Interpretive Summary: Projected declines in snow cover due to a warmer atmosphere will have adverse effect on forest productivity in northern climates. Using snow and sugar maple trees productivity measurements from an experimental site in New Hampshire, U.S.A, this study shows that when snow cover declines there is increased soil freezing and this reduces root vitality and nutrient uptake by the trees. Additionally, the loss of forest insulation, when snowpack reduces, will likely decrease carbon sequestration by forestsvin the Northeastern U.S. along the Canadian border.

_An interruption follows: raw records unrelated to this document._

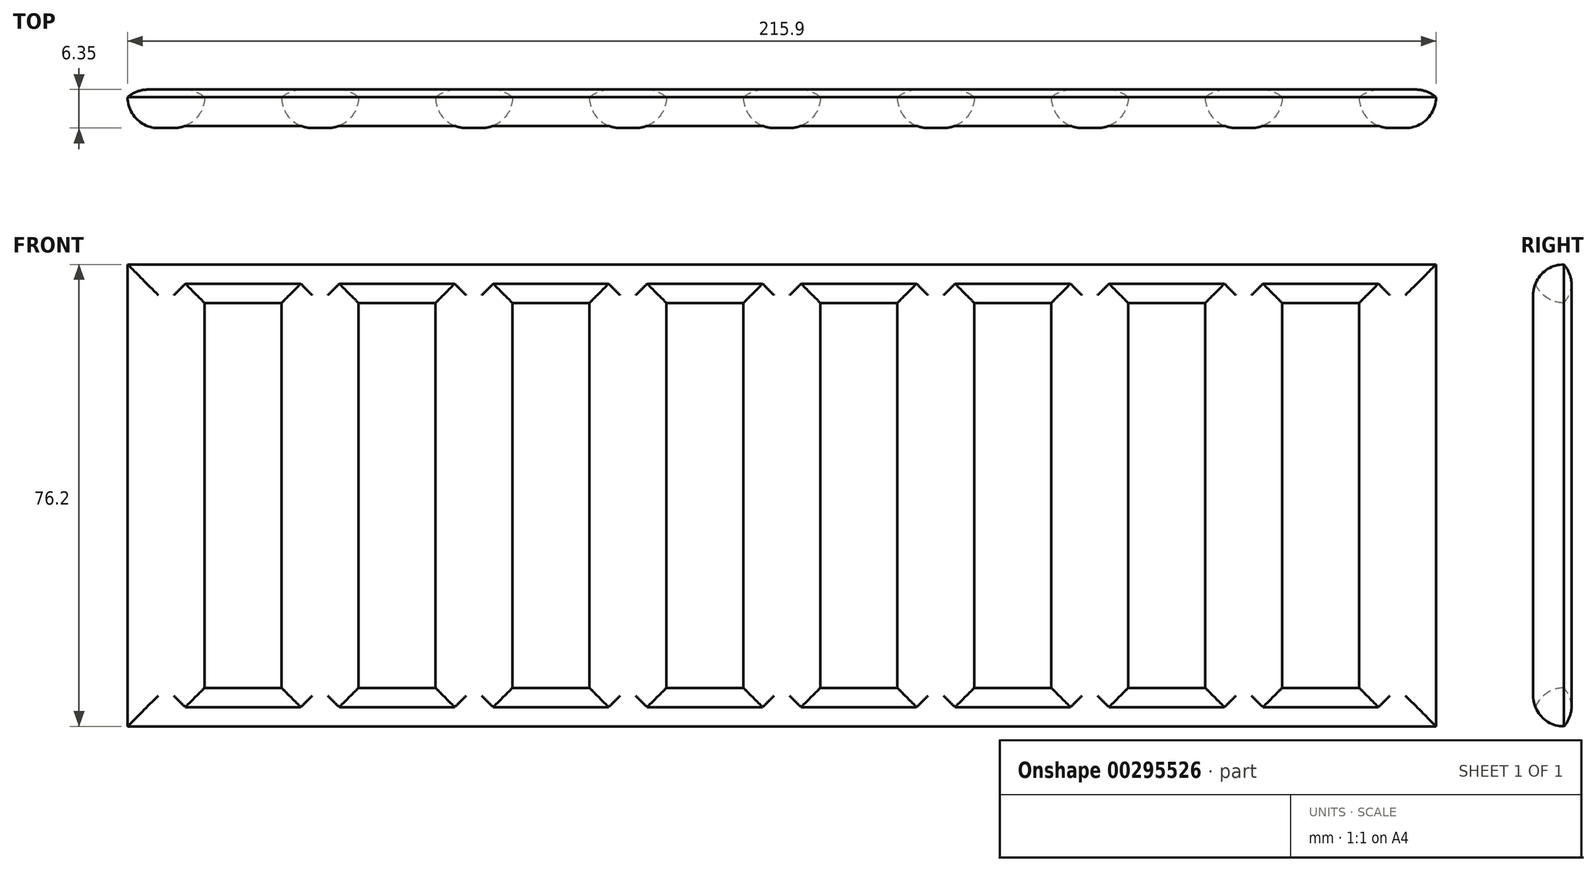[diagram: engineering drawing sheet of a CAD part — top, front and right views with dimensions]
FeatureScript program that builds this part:
annotation { "Feature Type Name" : "Feature", "Feature Type Description" : "" }
export const myFeature = defineFeature(function(context is Context, id is Id, definition is map)
    precondition{}
    {
        {
            var Q0;
            Q0=qCreatedBy(makeId("Front.planeOp"),FACE);
            var sketch = newSketch(context, id + "F0", { "sketchPlane" : qUnion([Q0])});
            skLineSegment(sketch, "E0.bottom", {"start": v(0, 0) * mm, "end": v(215.9, 0) * mm});
            skLineSegment(sketch, "E0.top", {"start": v(0, 76.2) * mm, "end": v(215.9, 76.2) * mm});
            skLineSegment(sketch, "E0.left", {"start": v(0, 0) * mm, "end": v(0, 76.2) * mm});
            skLineSegment(sketch, "E0.right", {"start": v(215.9, 0) * mm, "end": v(215.9, 76.2) * mm});
            skLineSegment(sketch, "E1.bottom", {"start": v(0, 76.2) * mm, "end": v(12.7, 76.2) * mm});
            skLineSegment(sketch, "E1.top", {"start": v(0, 0) * mm, "end": v(12.7, 0) * mm});
            skLineSegment(sketch, "E1.left", {"start": v(0, 76.2) * mm, "end": v(0, 0) * mm});
            skLineSegment(sketch, "E1.right", {"start": v(12.7, 69.85) * mm, "end": v(12.7, 6.35) * mm});
            skLineSegment(sketch, "E2.bottom", {"start": v(25.4, 76.2) * mm, "end": v(38.1, 76.2) * mm});
            skLineSegment(sketch, "E2.top", {"start": v(25.4, 0) * mm, "end": v(38.1, 0) * mm});
            skLineSegment(sketch, "E2.left", {"start": v(25.4, 69.85) * mm, "end": v(25.4, 6.35) * mm});
            skLineSegment(sketch, "E2.right", {"start": v(38.1, 69.85) * mm, "end": v(38.1, 6.35) * mm});
            skLineSegment(sketch, "E3.bottom", {"start": v(50.8, 76.2) * mm, "end": v(63.5, 76.2) * mm});
            skLineSegment(sketch, "E3.top", {"start": v(50.8, 0) * mm, "end": v(63.5, 0) * mm});
            skLineSegment(sketch, "E3.left", {"start": v(50.8, 69.85) * mm, "end": v(50.8, 6.35) * mm});
            skLineSegment(sketch, "E3.right", {"start": v(63.5, 69.85) * mm, "end": v(63.5, 6.35) * mm});
            skLineSegment(sketch, "E4.bottom", {"start": v(76.2, 76.2) * mm, "end": v(88.9, 76.2) * mm});
            skLineSegment(sketch, "E4.top", {"start": v(76.2, 0) * mm, "end": v(88.9, 0) * mm});
            skLineSegment(sketch, "E4.left", {"start": v(76.2, 69.85) * mm, "end": v(76.2, 6.35) * mm});
            skLineSegment(sketch, "E4.right", {"start": v(88.9, 69.85) * mm, "end": v(88.9, 6.35) * mm});
            skLineSegment(sketch, "E5.bottom", {"start": v(101.6, 76.2) * mm, "end": v(114.3, 76.2) * mm});
            skLineSegment(sketch, "E5.top", {"start": v(101.6, 0) * mm, "end": v(114.3, 0) * mm});
            skLineSegment(sketch, "E5.left", {"start": v(101.6, 69.85) * mm, "end": v(101.6, 6.35) * mm});
            skLineSegment(sketch, "E5.right", {"start": v(114.3, 69.85) * mm, "end": v(114.3, 6.35) * mm});
            skLineSegment(sketch, "E6.bottom", {"start": v(127, 76.2) * mm, "end": v(139.7, 76.2) * mm});
            skLineSegment(sketch, "E6.top", {"start": v(127, 0) * mm, "end": v(139.7, 0) * mm});
            skLineSegment(sketch, "E6.left", {"start": v(127, 69.85) * mm, "end": v(127, 6.35) * mm});
            skLineSegment(sketch, "E6.right", {"start": v(139.7, 69.85) * mm, "end": v(139.7, 6.35) * mm});
            skLineSegment(sketch, "E7.bottom", {"start": v(152.4, 76.2) * mm, "end": v(165.1, 76.2) * mm});
            skLineSegment(sketch, "E7.top", {"start": v(152.4, 0) * mm, "end": v(165.1, 0) * mm});
            skLineSegment(sketch, "E7.left", {"start": v(152.4, 69.85) * mm, "end": v(152.4, 6.35) * mm});
            skLineSegment(sketch, "E7.right", {"start": v(165.1, 69.85) * mm, "end": v(165.1, 6.35) * mm});
            skLineSegment(sketch, "E8.bottom", {"start": v(177.8, 76.2) * mm, "end": v(190.5, 76.2) * mm});
            skLineSegment(sketch, "E8.top", {"start": v(177.8, 0) * mm, "end": v(190.5, 0) * mm});
            skLineSegment(sketch, "E8.left", {"start": v(177.8, 69.85) * mm, "end": v(177.8, 6.35) * mm});
            skLineSegment(sketch, "E8.right", {"start": v(190.5, 69.85) * mm, "end": v(190.5, 0) * mm});
            skLineSegment(sketch, "E9.bottom", {"start": v(190.5, 76.2) * mm, "end": v(203.2, 76.2) * mm});
            skLineSegment(sketch, "E9.top", {"start": v(190.5, 0) * mm, "end": v(203.2, 0) * mm});
            skLineSegment(sketch, "E9.left", {"start": v(190.5, 69.85) * mm, "end": v(190.5, 6.35) * mm});
            skLineSegment(sketch, "E9.right", {"start": v(203.2, 69.85) * mm, "end": v(203.2, 6.35) * mm});
            skLineSegment(sketch, "E10.top", {"start": v(12.7, 69.85) * mm, "end": v(25.4, 69.85) * mm});
            skLineSegment(sketch, "E10.left", {"start": v(0, 76.2) * mm, "end": v(0, 69.85) * mm});
            skLineSegment(sketch, "E10.right", {"start": v(215.9, 76.2) * mm, "end": v(215.9, 69.85) * mm});
            skLineSegment(sketch, "E11.top", {"start": v(12.7, 6.35) * mm, "end": v(25.4, 6.35) * mm});
            skLineSegment(sketch, "E11.left", {"start": v(0, 0) * mm, "end": v(0, 6.35) * mm});
            skLineSegment(sketch, "E11.right", {"start": v(215.9, 0) * mm, "end": v(215.9, 6.35) * mm});
            skLineSegment(sketch, "E12.trimOffspring", {"start": v(38.1, 69.85) * mm, "end": v(50.8, 69.85) * mm});
            skLineSegment(sketch, "E13.trimOffspring", {"start": v(38.1, 6.35) * mm, "end": v(50.8, 6.35) * mm});
            skLineSegment(sketch, "E14.trimOffspring", {"start": v(63.5, 69.85) * mm, "end": v(76.2, 69.85) * mm});
            skLineSegment(sketch, "E15.trimOffspring", {"start": v(88.9, 69.85) * mm, "end": v(101.6, 69.85) * mm});
            skLineSegment(sketch, "E16.trimOffspring", {"start": v(114.3, 69.85) * mm, "end": v(127, 69.85) * mm});
            skLineSegment(sketch, "E17.trimOffspring", {"start": v(139.7, 69.85) * mm, "end": v(152.4, 69.85) * mm});
            skLineSegment(sketch, "E18.trimOffspring", {"start": v(165.1, 69.85) * mm, "end": v(177.8, 69.85) * mm});
            skLineSegment(sketch, "E19.trimOffspring", {"start": v(190.5, 69.85) * mm, "end": v(203.2, 69.85) * mm});
            skLineSegment(sketch, "E20.trimOffspring", {"start": v(190.5, 6.35) * mm, "end": v(203.2, 6.35) * mm});
            skLineSegment(sketch, "E21.trimOffspring", {"start": v(165.1, 6.35) * mm, "end": v(177.8, 6.35) * mm});
            skLineSegment(sketch, "E22.trimOffspring", {"start": v(139.7, 6.35) * mm, "end": v(152.4, 6.35) * mm});
            skLineSegment(sketch, "E23.trimOffspring", {"start": v(114.3, 6.35) * mm, "end": v(127, 6.35) * mm});
            skLineSegment(sketch, "E24.trimOffspring", {"start": v(88.9, 6.35) * mm, "end": v(101.6, 6.35) * mm});
            skLineSegment(sketch, "E25.trimOffspring", {"start": v(63.5, 6.35) * mm, "end": v(76.2, 6.35) * mm});
            skSolve(sketch);
        }
        {
            var Q0;
            Q0=makeQuery(id+"F0.imprint","IMPRINT",FACE,{"disambiguationData":[TD([[makeQuery(id+"F0.imprint","IMPRINT",EDGE,{"derivedFrom":sQuery(id+"F0.wireOp",EDGE,"E0.right")}),1.0]])]});
            extrude(context, id + "F1", {"entities" : qUnion([Q0]), "depth" : 6.35 * mm});
        }
        {
            var Q0;
            Q0=makeQuery(id+"F1.opExtrude","CAP_FACE",FACE,{"disambiguationData":[OSD([sQuery(id+"F0.wireOp",EDGE,"E0.right"),sQuery(id+"F0.wireOp",EDGE,"E1.left"),sQuery(id+"F0.wireOp",EDGE,"E1.right"),sQuery(id+"F0.wireOp",EDGE,"E2.left"),sQuery(id+"F0.wireOp",EDGE,"E2.right"),sQuery(id+"F0.wireOp",EDGE,"E3.left"),sQuery(id+"F0.wireOp",EDGE,"E3.right"),sQuery(id+"F0.wireOp",EDGE,"E4.left"),sQuery(id+"F0.wireOp",EDGE,"E4.right"),sQuery(id+"F0.wireOp",EDGE,"E5.left"),sQuery(id+"F0.wireOp",EDGE,"E5.right"),sQuery(id+"F0.wireOp",EDGE,"E6.left"),sQuery(id+"F0.wireOp",EDGE,"E6.right"),sQuery(id+"F0.wireOp",EDGE,"E7.left"),sQuery(id+"F0.wireOp",EDGE,"E7.right"),sQuery(id+"F0.wireOp",EDGE,"E8.left"),sQuery(id+"F0.wireOp",EDGE,"E9.left"),sQuery(id+"F0.wireOp",EDGE,"E9.right"),sQuery(id+"F0.wireOp",EDGE,"E0.top"),sQuery(id+"F0.wireOp",EDGE,"E10.top"),sQuery(id+"F0.wireOp",EDGE,"E10.left"),sQuery(id+"F0.wireOp",EDGE,"E10.right"),sQuery(id+"F0.wireOp",EDGE,"E0.bottom"),sQuery(id+"F0.wireOp",EDGE,"E11.top"),sQuery(id+"F0.wireOp",EDGE,"E11.left"),sQuery(id+"F0.wireOp",EDGE,"E11.right"),sQuery(id+"F0.wireOp",EDGE,"E12.trimOffspring"),sQuery(id+"F0.wireOp",EDGE,"E13.trimOffspring"),sQuery(id+"F0.wireOp",EDGE,"E14.trimOffspring"),sQuery(id+"F0.wireOp",EDGE,"E15.trimOffspring"),sQuery(id+"F0.wireOp",EDGE,"E16.trimOffspring"),sQuery(id+"F0.wireOp",EDGE,"E17.trimOffspring"),sQuery(id+"F0.wireOp",EDGE,"E18.trimOffspring"),sQuery(id+"F0.wireOp",EDGE,"E19.trimOffspring"),sQuery(id+"F0.wireOp",EDGE,"E20.trimOffspring"),sQuery(id+"F0.wireOp",EDGE,"E21.trimOffspring"),sQuery(id+"F0.wireOp",EDGE,"E22.trimOffspring"),sQuery(id+"F0.wireOp",EDGE,"E23.trimOffspring"),sQuery(id+"F0.wireOp",EDGE,"E24.trimOffspring"),sQuery(id+"F0.wireOp",EDGE,"E25.trimOffspring")])],"isStart":false});
            fillet(context, id + "F2", {"entities" : qUnion([Q0]), "radius" : 5.08 * mm, "tangentPropagation" : true, "allowEdgeOverflow" : false});
        }
        {
            var Q0;
            Q0=makeQuery(id+"F1.opExtrude","CAP_FACE",FACE,{"disambiguationData":[OSD([sQuery(id+"F0.wireOp",EDGE,"E0.right"),sQuery(id+"F0.wireOp",EDGE,"E1.left"),sQuery(id+"F0.wireOp",EDGE,"E1.right"),sQuery(id+"F0.wireOp",EDGE,"E2.left"),sQuery(id+"F0.wireOp",EDGE,"E2.right"),sQuery(id+"F0.wireOp",EDGE,"E3.left"),sQuery(id+"F0.wireOp",EDGE,"E3.right"),sQuery(id+"F0.wireOp",EDGE,"E4.left"),sQuery(id+"F0.wireOp",EDGE,"E4.right"),sQuery(id+"F0.wireOp",EDGE,"E5.left"),sQuery(id+"F0.wireOp",EDGE,"E5.right"),sQuery(id+"F0.wireOp",EDGE,"E6.left"),sQuery(id+"F0.wireOp",EDGE,"E6.right"),sQuery(id+"F0.wireOp",EDGE,"E7.left"),sQuery(id+"F0.wireOp",EDGE,"E7.right"),sQuery(id+"F0.wireOp",EDGE,"E8.left"),sQuery(id+"F0.wireOp",EDGE,"E9.left"),sQuery(id+"F0.wireOp",EDGE,"E9.right"),sQuery(id+"F0.wireOp",EDGE,"E0.top"),sQuery(id+"F0.wireOp",EDGE,"E10.top"),sQuery(id+"F0.wireOp",EDGE,"E10.left"),sQuery(id+"F0.wireOp",EDGE,"E10.right"),sQuery(id+"F0.wireOp",EDGE,"E0.bottom"),sQuery(id+"F0.wireOp",EDGE,"E11.top"),sQuery(id+"F0.wireOp",EDGE,"E11.left"),sQuery(id+"F0.wireOp",EDGE,"E11.right"),sQuery(id+"F0.wireOp",EDGE,"E12.trimOffspring"),sQuery(id+"F0.wireOp",EDGE,"E13.trimOffspring"),sQuery(id+"F0.wireOp",EDGE,"E14.trimOffspring"),sQuery(id+"F0.wireOp",EDGE,"E15.trimOffspring"),sQuery(id+"F0.wireOp",EDGE,"E16.trimOffspring"),sQuery(id+"F0.wireOp",EDGE,"E17.trimOffspring"),sQuery(id+"F0.wireOp",EDGE,"E18.trimOffspring"),sQuery(id+"F0.wireOp",EDGE,"E19.trimOffspring"),sQuery(id+"F0.wireOp",EDGE,"E20.trimOffspring"),sQuery(id+"F0.wireOp",EDGE,"E21.trimOffspring"),sQuery(id+"F0.wireOp",EDGE,"E22.trimOffspring"),sQuery(id+"F0.wireOp",EDGE,"E23.trimOffspring"),sQuery(id+"F0.wireOp",EDGE,"E24.trimOffspring"),sQuery(id+"F0.wireOp",EDGE,"E25.trimOffspring")])],"isStart":true});
            fillet(context, id + "F3", {"entities" : qUnion([Q0]), "radius" : 5.08 * mm, "tangentPropagation" : true, "allowEdgeOverflow" : false});
        }
    });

Technical Abstract: The northern forest is projected to experience declines in winter snowpack depth and duration that will increase soil frost severity over the next century. Though adverse effects of these changes in winter climate on tree physiology have been well documented, the response of forest aboveground net primary productivity (ANPP) is unknown. We use a 5-year snow removal experiment, tree species distribution data, and projected changes in snowpack over the next century to document the effects of reduced snowpack and increased soil freezing on ANPP of Acer saccharum (sugar maple), a dominant tree species in northern temperate forests, and its implications for forest carbon (C) sequestration. Sugar maple trees previously exposed to a reduced winter snowpack and greater soil freezing in these experimental plots have reduced root vitality, nutrient uptake and terminal shoot elongation. Here we show that these adverse impacts on tree physiology are accompanied by a 40% reduction in sugar maple ANPP with no indication of growth recovery one year after cessation of the experiment. The combination of high sugar maple biomass (22% of forest aboveground biomass) and large projected declines in snowpack (up to 95% of the northern forest will lose its insulating snowpack; defined as 20 cm depth) make the 3.3 million ha of deciduous forest in the Northeastern U.S. along the Canadian border particularly vulnerable to changes in winter climate. Our study demonstrates the important, but often overlooked, impacts of changes in snowpack and soil frost dynamics on tree growth and northern forest C storage, and shows that studies focusing on growing season climate likely overestimate rates of tree growth and C storage in response to climate change.